- Opening Delimiter -

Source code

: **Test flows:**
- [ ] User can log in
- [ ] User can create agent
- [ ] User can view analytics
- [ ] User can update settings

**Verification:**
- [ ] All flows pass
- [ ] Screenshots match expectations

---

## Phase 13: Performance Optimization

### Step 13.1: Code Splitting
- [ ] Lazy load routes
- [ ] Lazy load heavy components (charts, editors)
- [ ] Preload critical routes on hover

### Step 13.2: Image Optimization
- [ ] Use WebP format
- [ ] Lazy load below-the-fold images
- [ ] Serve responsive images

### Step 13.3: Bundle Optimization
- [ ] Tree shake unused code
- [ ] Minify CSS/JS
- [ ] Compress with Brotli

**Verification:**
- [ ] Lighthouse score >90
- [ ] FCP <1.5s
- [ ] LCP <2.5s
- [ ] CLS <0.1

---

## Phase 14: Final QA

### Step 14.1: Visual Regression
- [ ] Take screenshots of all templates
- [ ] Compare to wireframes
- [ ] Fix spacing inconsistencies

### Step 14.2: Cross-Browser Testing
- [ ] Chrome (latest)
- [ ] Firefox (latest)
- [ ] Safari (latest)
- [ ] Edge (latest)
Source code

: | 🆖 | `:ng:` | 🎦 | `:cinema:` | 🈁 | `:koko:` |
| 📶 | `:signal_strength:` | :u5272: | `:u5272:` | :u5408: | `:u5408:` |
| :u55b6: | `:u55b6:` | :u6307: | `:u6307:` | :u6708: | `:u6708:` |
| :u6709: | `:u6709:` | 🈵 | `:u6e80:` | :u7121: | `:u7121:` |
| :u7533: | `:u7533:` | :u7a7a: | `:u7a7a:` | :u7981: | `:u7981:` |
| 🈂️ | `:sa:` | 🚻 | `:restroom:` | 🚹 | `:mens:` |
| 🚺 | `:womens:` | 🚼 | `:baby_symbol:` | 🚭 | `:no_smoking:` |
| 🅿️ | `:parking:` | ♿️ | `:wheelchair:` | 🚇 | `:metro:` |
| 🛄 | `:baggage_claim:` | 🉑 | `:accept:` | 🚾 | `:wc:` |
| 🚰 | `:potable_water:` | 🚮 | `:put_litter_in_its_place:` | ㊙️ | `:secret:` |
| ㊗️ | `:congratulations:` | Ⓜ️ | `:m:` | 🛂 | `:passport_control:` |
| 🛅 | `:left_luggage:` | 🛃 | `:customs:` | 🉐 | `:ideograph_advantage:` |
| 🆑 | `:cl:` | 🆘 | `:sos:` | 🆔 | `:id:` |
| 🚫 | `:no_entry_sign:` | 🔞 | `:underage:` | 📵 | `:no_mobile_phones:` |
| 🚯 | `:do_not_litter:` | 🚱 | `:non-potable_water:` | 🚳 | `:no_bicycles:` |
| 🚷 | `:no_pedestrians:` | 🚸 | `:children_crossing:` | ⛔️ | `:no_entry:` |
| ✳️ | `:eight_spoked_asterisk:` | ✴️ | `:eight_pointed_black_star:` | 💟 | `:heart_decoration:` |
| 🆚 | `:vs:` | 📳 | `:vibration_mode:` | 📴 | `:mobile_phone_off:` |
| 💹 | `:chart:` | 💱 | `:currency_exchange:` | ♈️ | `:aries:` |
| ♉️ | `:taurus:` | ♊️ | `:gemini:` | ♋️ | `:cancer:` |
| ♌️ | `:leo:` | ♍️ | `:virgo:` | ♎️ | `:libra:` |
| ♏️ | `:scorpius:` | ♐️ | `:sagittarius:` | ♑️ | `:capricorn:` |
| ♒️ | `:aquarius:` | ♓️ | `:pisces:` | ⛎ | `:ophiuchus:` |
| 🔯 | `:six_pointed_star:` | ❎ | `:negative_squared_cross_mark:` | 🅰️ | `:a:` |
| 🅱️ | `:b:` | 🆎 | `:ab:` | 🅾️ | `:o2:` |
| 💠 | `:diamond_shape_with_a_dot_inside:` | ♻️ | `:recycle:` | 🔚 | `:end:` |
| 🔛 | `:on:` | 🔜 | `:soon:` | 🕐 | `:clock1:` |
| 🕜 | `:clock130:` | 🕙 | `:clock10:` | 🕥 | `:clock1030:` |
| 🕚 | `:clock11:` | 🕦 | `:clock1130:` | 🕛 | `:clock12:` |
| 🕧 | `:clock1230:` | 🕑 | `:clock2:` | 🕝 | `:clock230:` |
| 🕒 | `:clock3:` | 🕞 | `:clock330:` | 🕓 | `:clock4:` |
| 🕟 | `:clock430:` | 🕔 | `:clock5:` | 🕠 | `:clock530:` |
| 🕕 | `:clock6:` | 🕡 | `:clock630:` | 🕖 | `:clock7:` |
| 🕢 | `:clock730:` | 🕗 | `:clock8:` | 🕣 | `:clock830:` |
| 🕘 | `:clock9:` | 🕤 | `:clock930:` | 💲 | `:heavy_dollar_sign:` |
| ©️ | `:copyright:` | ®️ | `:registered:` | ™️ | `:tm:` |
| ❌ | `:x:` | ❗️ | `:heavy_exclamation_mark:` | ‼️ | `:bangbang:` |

- Closing Delimiter -

Exercise directions >>
An exact, complete copy of the lines above from the one with "- [ ] User can update settings" through the one with "- [ ] Serve responsive images" is the whole answer.

Answer below >>
- [ ] User can update settings

**Verification:**
- [ ] All flows pass
- [ ] Screenshots match expectations

---

## Phase 13: Performance Optimization

### Step 13.1: Code Splitting
- [ ] Lazy load routes
- [ ] Lazy load heavy components (charts, editors)
- [ ] Preload critical routes on hover

### Step 13.2: Image Optimization
- [ ] Use WebP format
- [ ] Lazy load below-the-fold images
- [ ] Serve responsive images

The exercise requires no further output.